DomainError detected in the user `f` function. This occurs when the domain of a function is violated.
For example, `log(-1.0)` is undefined because `log` of a real number is defined to only output real
numbers, but `log` of a negative number is complex valued and therefore Julia throws a DomainError
by default. Cases to be aware of include:

* `log(x)`, `sqrt(x)`, `cbrt(x)`, etc. where `x<0`
* `x^y` for `x<0` floating point `y` (example: `(-1.0)^(1/2) == im`)

Within the context of SciML, this error can occur within the solver process even if the domain constraint

<snip>

Stacktrace:
 [1] throw_complex_domainerror(f::Symbol, x::Float64)
   @ Base.Math ./math.jl:33
 [2] _log(x::Float64, base::Val{:ℯ}, func::Symbol)
   @ Base.Math ./special/log.jl:301
 [3] log
   @ Base.Math ./special/log.jl:267 [inlined]
 [4] log(x::Int64)
   @ Base.Math ./math.jl:1578
 [5] top-level scope
   @ REPL[13]:1

Because log is being called outside of the context of any SciML package, I would expect the normal error message to be thrown.

One thing that confuses me a bit is that, by behaviour, the Base.Math.throw_complex_domainerror function appears to have been piratically redefined:

Base.Math.throw_complex_domainerror(:moo, 1)
ERROR: DomainError with 1:
moo was called with a negative real argument but will only return a complex result if called with a complex argument. Try moo(Complex(x)).
DomainError detected in the user `f` function. This occurs when the domain of a function is violated.
For example, `log(-1.0)` is undefined because `log` of a real number is defined to only output real
numbers, but `log` of a negative number is complex valued and therefore Julia throws a DomainError
by default.

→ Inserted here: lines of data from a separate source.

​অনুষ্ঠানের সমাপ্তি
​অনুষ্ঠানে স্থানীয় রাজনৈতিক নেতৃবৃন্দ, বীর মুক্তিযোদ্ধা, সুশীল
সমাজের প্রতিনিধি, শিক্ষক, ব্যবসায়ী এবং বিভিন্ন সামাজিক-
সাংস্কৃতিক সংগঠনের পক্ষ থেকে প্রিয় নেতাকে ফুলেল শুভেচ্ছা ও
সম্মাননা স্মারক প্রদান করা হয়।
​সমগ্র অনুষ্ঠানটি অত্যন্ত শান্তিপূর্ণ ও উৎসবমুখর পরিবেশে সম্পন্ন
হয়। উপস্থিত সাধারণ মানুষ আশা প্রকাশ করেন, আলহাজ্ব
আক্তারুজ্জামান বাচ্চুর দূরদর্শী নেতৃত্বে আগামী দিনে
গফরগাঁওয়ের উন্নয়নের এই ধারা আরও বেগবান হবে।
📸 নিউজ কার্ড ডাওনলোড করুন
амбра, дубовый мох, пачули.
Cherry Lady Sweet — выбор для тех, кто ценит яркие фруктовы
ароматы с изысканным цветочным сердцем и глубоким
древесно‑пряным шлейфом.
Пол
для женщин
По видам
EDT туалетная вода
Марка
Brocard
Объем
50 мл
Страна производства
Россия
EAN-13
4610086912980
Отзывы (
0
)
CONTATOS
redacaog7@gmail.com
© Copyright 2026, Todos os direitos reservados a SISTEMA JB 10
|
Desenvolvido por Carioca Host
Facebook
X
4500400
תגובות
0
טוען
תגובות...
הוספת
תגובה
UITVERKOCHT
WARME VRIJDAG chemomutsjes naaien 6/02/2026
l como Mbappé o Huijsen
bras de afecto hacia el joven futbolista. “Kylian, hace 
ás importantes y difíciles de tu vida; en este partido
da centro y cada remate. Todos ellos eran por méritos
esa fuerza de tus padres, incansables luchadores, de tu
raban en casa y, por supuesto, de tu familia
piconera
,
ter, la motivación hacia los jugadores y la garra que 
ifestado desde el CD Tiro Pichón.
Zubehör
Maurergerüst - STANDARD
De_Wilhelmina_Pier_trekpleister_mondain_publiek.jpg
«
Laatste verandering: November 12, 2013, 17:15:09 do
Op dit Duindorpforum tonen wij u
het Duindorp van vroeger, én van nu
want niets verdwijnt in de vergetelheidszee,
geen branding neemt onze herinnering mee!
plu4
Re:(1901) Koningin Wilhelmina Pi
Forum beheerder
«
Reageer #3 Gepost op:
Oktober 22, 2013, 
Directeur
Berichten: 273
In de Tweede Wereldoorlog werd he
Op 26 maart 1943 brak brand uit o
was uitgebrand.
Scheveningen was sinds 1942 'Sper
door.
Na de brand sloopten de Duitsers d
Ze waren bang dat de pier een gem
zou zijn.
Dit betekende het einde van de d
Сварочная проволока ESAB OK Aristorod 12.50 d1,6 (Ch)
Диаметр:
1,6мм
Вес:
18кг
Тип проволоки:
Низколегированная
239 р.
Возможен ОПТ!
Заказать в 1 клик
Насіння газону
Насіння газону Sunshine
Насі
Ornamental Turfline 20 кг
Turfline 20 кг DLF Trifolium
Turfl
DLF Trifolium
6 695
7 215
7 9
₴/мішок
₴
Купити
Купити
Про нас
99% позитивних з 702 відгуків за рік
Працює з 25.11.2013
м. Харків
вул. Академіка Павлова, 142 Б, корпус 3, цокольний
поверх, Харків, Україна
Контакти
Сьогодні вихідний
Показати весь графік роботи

Cases to be aware of include:

<snip>

... and yet Julia only claims that one method exists, with the standard implementation:

julia> methods(Base.Math.throw_complex_domainerror)
# 1 method for generic function "throw_complex_domainerror" from Base.Math:
 [1] throw_complex_domainerror(f::Symbol, x)
     @ math.jl:32

Even using e.g. @code_lowered Base.Math.throw_complex_domainerror(:moo, 1) shows the standard implementation, not what actually gets called.

Observed in Julia 1.10, and SciMLBase 2.21.0.

Additional context

This error caused a little confusion for me, as I assumed that it was coming from within a SciML function call -- in fact it was just a call to log in some other code I had written. But I happened to have an indirect dependency on SciMLBase, causing the above to occur.

ChrisRackauckas commented 8 months ago

There is no piracy since it's using the error hinting system. But I would like to figure out how to intercept the stack trace.

tpgillam commented 8 months ago

Thank you for the pointer - I hadn't come across the error hint system before.

It seems the current hinting API design could result in noise / confusion if several packages each registered their own hints for built-in exception types. (My opinion is that, to avoid this, no package should be able to register hints in this way, i.e. similar rules as for type piracy.)

But in any case, this is a comment about the underlying API, not this package- so feel free to close!

ChrisRackauckas commented 8 months ago

I'll keep it open and find out if I can inspect the stacktrace and make it only add if there's a SciML package in the trace.